Epilepsy and autism commonly co-occur in genetic developmental and epileptic encephalopathies (DEEs), yet their shared neurobiological mechanisms remain poorly understood. Recent genetic discoveries—including variants in PPFIA3, MYCBP2, DHX9, TMEM63B, and RELN—highlight the clinical and genetic heterogeneity of DEEs, shaped by genetic, epigenetic, and environmental factors. Dysregulation of GABAergic signaling, synaptic plasticity, functional connectivity, and neuroinflammation are central to both epilepsy and autism.

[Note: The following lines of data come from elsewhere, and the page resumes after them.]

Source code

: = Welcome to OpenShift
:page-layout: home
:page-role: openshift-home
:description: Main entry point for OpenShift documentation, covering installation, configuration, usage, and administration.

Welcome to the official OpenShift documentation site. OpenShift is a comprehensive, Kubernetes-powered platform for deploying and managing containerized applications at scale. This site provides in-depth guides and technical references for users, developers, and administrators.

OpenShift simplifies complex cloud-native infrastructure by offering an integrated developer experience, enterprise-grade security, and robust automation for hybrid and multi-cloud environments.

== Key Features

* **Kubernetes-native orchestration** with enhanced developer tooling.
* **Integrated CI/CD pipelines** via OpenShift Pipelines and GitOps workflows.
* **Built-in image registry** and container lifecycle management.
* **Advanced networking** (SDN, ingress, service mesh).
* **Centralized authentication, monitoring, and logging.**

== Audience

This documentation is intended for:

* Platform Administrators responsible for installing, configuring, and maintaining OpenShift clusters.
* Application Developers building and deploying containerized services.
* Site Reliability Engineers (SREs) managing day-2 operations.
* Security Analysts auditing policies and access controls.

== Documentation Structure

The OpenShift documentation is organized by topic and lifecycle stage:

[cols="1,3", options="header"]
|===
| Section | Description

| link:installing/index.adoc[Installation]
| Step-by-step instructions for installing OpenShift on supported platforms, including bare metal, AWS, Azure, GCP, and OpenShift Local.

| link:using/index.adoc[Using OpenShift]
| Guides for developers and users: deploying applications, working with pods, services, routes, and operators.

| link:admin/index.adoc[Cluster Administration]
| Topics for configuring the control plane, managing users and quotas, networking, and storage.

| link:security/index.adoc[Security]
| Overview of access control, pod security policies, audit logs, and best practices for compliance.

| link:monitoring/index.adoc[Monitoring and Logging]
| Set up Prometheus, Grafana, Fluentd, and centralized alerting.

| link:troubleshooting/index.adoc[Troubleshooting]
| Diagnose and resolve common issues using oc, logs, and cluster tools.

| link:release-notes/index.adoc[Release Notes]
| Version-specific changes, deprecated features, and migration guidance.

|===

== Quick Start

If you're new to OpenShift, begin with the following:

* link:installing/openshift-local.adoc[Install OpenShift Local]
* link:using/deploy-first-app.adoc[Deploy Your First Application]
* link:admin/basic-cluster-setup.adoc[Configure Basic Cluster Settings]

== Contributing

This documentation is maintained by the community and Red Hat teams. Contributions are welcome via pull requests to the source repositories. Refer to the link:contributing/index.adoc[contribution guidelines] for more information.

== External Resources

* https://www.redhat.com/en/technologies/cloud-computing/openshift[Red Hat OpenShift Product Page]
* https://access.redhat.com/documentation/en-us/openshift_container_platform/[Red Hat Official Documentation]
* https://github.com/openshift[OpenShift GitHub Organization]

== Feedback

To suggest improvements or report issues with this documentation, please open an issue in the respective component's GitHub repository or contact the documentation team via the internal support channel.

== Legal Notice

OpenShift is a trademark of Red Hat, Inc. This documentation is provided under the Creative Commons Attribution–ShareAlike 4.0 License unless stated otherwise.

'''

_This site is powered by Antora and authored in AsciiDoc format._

Notably, abnormalities in the GABA system and mTOR pathway are linked to seizure generation, drug resistance, and neuropsychiatric symptoms, reinforcing the need for mechanism-based interventions.

Targeted therapies for DEE-associated epilepsy–autism phenotypes are emerging, with early results from treatments like retigabine, quinidine, cannabidiol, and fenfluramine showing mixed success. Genetic variants in KCNQ2, KCNT1, and SCN1A remain key therapeutic targets. Early intervention, especially before age three in SCN1A- and tuberous sclerosis complex-related DEEs, is critical for improving outcomes. mTOR inhibitors also show promise in managing seizures and comorbidities. Recognizing the specific autism phenotype in DEEs and implementing early behavioral therapy are essential. Future trials should adopt precision medicine approaches to better tailor treatments and improve neurodevelopmental outcomes.

Reference: Specchio N, Di Micco V, Aronica E, et al. The epilepsy-autism phenotype associated with developmental and epileptic encephalopathies: New mechanism-based therapeutic options. Epilepsia. 2025 Apr;66(4):970-987. doi: 10.1111/epi.18209. Epub 2025 Feb 22. PMID: 39985505.